From the items below, write out the lines starting with the line that contains "decoder.CNT_IN_REG : 5" and going on through the line that contains "## DecoderADDRValiables(step=5)", with both of those lines included.

[Dataset entries]
BEGIN

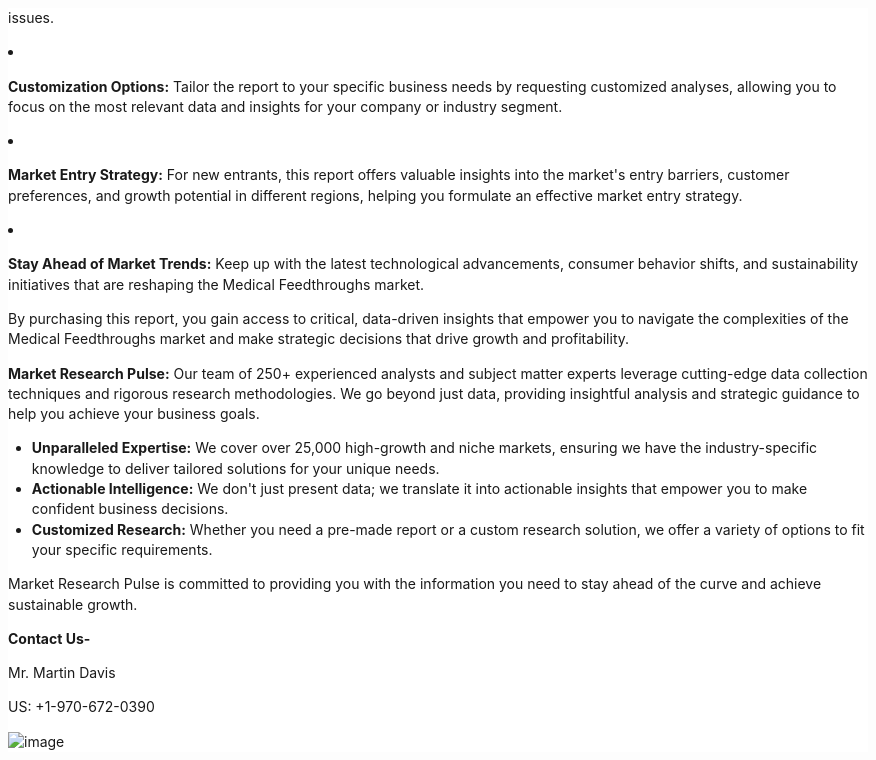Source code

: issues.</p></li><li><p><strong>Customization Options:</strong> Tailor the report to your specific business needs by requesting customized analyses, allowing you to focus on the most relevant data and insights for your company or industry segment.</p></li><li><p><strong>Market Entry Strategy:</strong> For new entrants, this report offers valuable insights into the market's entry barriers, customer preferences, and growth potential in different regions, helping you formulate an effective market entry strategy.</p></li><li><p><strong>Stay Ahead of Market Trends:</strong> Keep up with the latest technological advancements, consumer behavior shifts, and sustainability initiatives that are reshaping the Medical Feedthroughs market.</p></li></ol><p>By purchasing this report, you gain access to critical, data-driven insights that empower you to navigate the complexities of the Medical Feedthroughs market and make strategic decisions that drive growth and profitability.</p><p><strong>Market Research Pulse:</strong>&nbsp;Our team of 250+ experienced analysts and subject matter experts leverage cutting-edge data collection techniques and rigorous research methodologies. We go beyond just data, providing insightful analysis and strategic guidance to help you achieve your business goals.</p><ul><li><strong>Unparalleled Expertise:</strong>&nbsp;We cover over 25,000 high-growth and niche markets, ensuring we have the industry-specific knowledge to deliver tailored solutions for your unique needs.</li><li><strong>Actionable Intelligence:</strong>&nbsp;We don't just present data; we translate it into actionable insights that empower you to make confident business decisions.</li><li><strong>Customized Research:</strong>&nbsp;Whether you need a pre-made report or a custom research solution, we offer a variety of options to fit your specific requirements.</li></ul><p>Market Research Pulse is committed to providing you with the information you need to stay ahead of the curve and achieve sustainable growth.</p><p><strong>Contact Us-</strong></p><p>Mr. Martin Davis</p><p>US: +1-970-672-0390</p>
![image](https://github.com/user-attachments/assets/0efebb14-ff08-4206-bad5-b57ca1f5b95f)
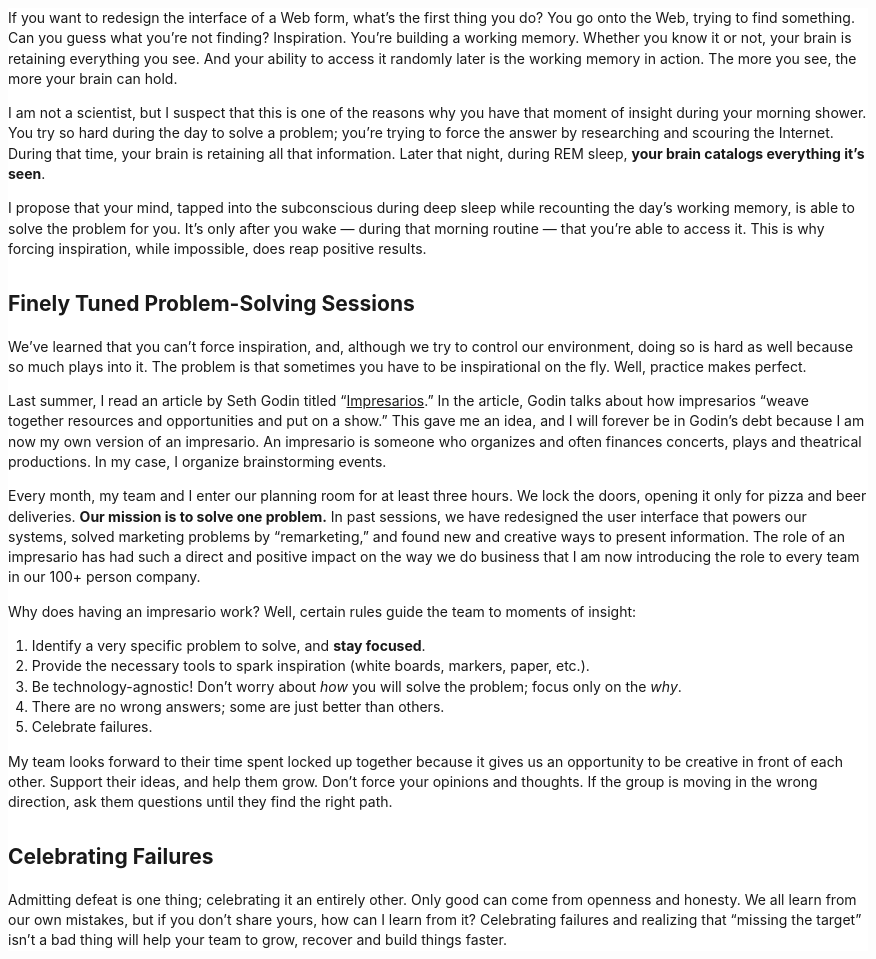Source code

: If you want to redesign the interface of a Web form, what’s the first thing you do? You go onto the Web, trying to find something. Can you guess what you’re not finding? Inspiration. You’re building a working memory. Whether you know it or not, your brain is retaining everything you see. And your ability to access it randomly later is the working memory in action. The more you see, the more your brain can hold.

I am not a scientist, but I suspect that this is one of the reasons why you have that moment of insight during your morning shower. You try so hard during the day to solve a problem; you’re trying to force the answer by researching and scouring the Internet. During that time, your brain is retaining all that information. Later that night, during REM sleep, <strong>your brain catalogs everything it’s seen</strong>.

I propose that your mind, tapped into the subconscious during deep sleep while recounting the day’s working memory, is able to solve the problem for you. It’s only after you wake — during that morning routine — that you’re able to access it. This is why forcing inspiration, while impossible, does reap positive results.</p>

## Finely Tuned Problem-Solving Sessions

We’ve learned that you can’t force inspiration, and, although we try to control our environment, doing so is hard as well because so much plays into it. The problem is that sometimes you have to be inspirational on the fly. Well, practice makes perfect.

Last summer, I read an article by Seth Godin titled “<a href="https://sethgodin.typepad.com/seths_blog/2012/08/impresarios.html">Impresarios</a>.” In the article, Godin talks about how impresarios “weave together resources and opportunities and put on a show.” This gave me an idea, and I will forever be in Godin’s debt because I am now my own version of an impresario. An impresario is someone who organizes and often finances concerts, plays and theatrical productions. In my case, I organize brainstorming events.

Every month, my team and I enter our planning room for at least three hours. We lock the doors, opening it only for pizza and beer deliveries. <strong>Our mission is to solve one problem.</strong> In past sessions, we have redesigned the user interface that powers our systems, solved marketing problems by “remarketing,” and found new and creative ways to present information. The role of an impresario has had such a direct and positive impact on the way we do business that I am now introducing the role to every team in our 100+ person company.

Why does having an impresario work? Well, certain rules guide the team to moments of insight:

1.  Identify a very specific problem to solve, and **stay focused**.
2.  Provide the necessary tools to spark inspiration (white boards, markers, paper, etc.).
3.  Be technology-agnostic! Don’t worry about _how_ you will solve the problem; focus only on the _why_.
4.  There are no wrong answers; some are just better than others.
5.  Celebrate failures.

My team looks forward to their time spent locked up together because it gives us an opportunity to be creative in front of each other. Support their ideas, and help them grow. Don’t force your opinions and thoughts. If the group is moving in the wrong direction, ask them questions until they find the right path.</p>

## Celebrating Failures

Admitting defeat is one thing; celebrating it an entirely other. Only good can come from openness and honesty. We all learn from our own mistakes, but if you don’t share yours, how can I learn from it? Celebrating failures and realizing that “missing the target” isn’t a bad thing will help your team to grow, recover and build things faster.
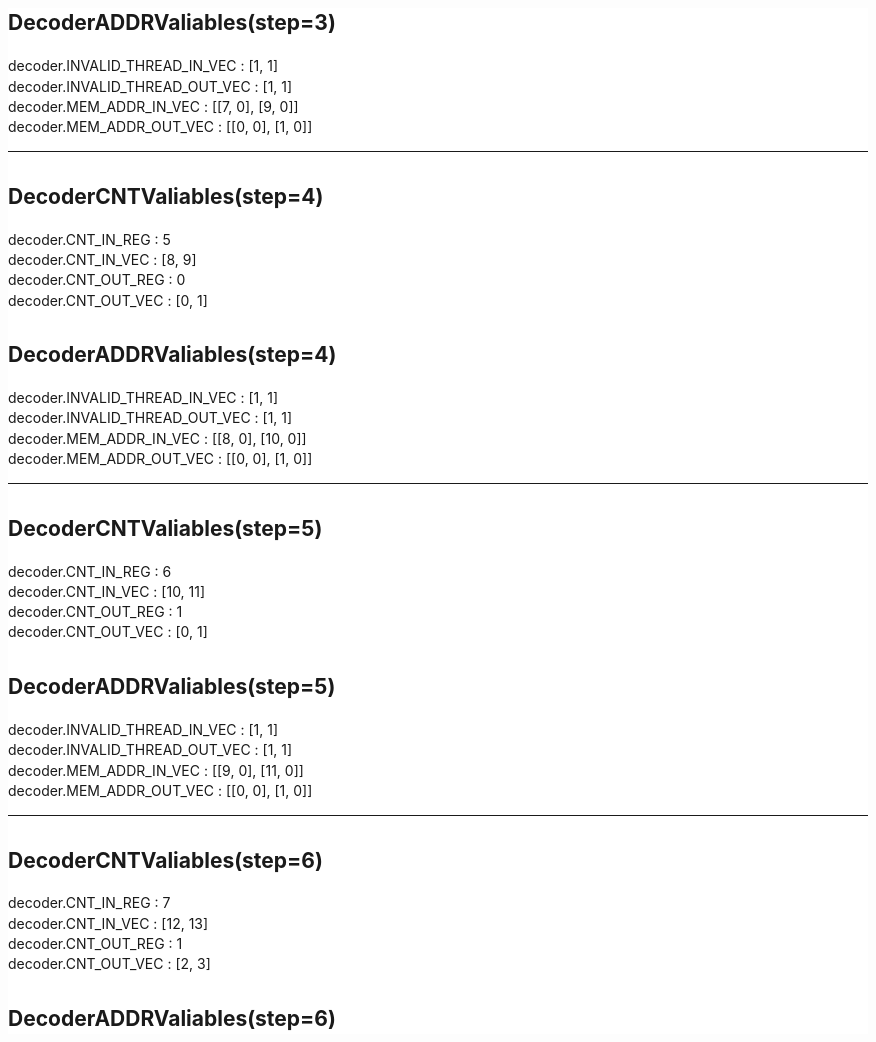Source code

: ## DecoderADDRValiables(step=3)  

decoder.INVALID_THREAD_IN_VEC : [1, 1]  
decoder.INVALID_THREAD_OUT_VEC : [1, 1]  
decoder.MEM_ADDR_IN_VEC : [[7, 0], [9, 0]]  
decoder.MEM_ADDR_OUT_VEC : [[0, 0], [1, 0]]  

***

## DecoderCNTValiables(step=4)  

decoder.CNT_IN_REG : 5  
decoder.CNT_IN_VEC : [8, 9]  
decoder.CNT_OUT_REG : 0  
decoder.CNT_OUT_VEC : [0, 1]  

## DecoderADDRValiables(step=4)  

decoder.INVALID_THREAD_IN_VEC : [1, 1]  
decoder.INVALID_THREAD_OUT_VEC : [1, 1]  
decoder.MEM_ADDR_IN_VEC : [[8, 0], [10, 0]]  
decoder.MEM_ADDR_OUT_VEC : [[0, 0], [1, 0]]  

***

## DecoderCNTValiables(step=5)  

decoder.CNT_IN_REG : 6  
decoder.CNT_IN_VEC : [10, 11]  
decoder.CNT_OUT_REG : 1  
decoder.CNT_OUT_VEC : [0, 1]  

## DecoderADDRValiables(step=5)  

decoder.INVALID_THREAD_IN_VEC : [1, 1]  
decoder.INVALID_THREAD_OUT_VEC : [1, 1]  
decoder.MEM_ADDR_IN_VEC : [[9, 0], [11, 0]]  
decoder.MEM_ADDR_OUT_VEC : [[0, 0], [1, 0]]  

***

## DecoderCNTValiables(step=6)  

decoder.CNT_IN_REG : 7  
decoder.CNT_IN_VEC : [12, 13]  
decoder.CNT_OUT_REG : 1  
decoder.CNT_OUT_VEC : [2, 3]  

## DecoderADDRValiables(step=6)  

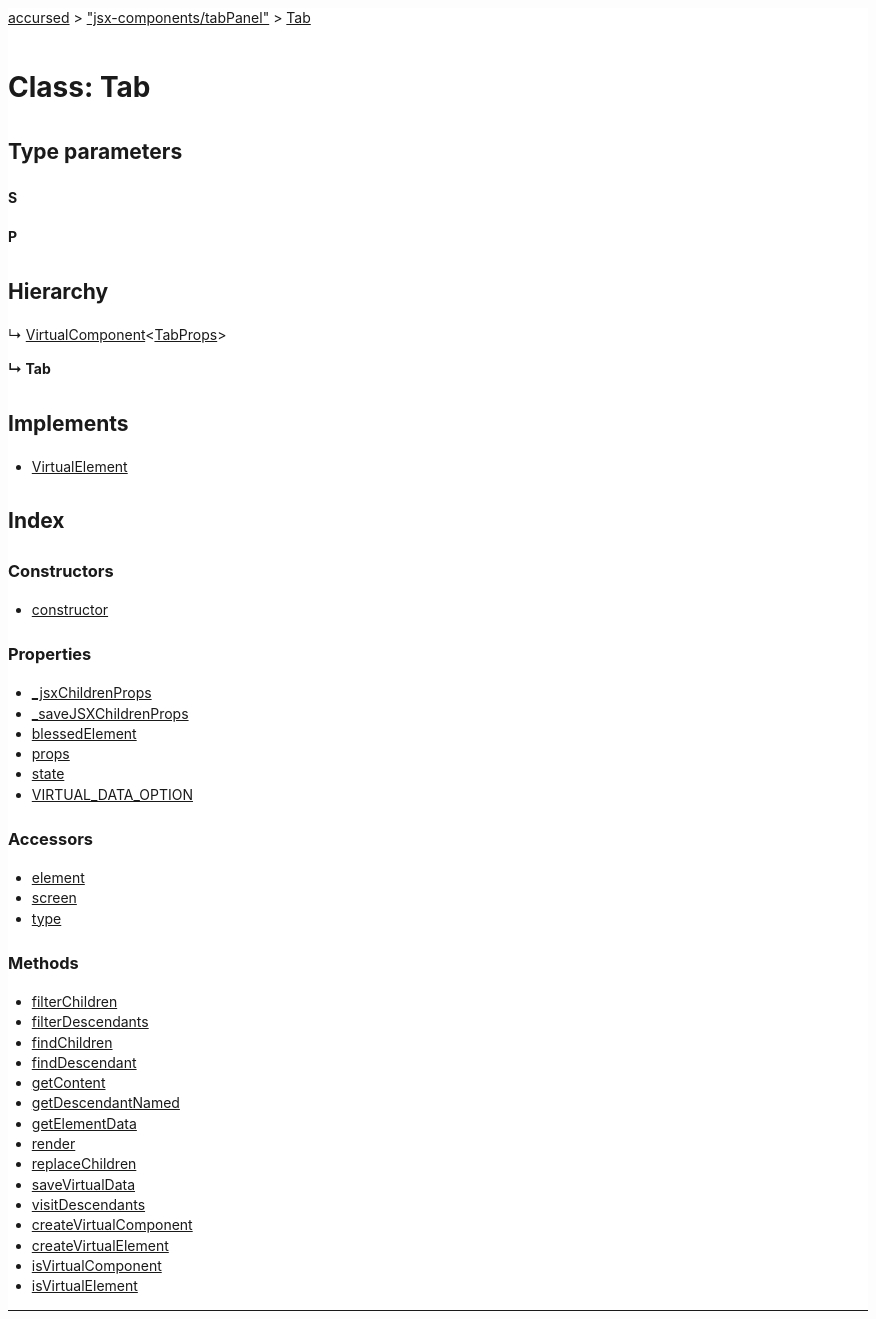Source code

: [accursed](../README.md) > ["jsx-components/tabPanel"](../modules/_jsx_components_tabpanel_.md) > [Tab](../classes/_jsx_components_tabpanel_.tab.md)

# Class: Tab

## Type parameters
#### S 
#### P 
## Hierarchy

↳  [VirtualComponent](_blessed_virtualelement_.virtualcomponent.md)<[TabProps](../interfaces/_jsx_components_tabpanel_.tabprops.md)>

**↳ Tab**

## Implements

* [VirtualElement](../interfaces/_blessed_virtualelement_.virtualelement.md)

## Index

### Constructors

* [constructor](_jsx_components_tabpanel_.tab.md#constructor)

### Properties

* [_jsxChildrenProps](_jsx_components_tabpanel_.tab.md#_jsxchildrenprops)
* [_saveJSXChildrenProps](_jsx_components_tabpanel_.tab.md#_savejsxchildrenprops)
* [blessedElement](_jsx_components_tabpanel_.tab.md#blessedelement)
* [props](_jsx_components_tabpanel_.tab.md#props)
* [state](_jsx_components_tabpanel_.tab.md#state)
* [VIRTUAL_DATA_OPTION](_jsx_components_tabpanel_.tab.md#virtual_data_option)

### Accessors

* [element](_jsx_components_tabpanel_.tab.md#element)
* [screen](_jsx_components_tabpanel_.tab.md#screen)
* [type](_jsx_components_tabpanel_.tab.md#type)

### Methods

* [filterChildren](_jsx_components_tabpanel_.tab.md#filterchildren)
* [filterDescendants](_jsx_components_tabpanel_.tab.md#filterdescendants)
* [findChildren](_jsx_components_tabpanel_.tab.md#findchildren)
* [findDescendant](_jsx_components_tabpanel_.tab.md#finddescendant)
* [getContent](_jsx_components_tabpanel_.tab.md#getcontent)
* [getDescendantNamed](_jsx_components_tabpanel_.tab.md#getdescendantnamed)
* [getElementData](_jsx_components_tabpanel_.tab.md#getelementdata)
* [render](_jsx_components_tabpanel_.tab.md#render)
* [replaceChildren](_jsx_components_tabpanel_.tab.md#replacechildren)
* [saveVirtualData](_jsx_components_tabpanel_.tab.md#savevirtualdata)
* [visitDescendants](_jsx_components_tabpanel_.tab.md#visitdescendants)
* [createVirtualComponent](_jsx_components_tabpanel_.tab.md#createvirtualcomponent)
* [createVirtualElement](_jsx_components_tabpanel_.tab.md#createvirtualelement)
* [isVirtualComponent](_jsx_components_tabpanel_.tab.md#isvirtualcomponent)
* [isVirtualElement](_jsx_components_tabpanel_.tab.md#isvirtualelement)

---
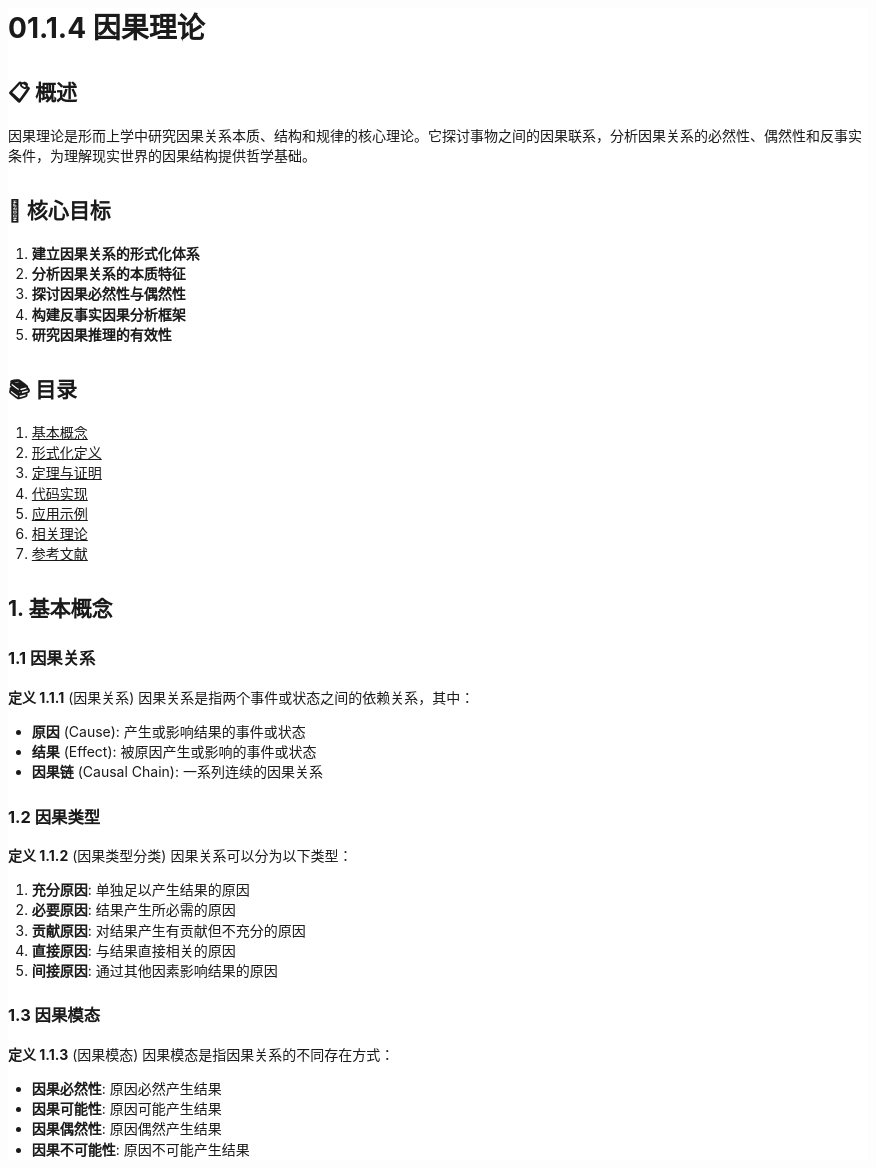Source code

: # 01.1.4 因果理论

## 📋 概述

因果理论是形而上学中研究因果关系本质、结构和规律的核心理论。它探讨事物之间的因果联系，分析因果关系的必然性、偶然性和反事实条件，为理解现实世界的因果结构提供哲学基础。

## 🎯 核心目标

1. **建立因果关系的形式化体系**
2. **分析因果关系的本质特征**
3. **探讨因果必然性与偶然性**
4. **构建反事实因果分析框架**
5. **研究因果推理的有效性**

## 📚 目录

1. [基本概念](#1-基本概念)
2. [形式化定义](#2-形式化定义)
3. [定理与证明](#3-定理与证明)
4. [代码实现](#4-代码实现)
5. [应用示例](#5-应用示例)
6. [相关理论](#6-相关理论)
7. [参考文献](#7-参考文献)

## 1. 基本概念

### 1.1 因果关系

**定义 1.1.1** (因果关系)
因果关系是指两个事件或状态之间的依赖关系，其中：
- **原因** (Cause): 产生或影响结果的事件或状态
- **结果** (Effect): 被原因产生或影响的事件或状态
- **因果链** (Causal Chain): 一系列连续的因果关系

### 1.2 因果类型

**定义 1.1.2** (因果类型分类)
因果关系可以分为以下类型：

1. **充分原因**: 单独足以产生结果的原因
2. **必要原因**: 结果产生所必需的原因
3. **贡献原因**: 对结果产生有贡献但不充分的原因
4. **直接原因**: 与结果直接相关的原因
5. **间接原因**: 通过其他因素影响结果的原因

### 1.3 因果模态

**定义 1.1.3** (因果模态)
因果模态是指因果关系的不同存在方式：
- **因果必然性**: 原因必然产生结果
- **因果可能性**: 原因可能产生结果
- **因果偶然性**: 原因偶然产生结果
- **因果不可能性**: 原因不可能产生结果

END

*Task result*.
decoder.CNT_IN_REG : 5  
decoder.CNT_IN_VEC : [8, 9]  
decoder.CNT_OUT_REG : 0  
decoder.CNT_OUT_VEC : [0, 1]  

## DecoderADDRValiables(step=4)  

decoder.INVALID_THREAD_IN_VEC : [1, 1]  
decoder.INVALID_THREAD_OUT_VEC : [1, 1]  
decoder.MEM_ADDR_IN_VEC : [[8, 0], [10, 0]]  
decoder.MEM_ADDR_OUT_VEC : [[0, 0], [1, 0]]  

***

## DecoderCNTValiables(step=5)  

decoder.CNT_IN_REG : 6  
decoder.CNT_IN_VEC : [10, 11]  
decoder.CNT_OUT_REG : 1  
decoder.CNT_OUT_VEC : [0, 1]  

## DecoderADDRValiables(step=5)  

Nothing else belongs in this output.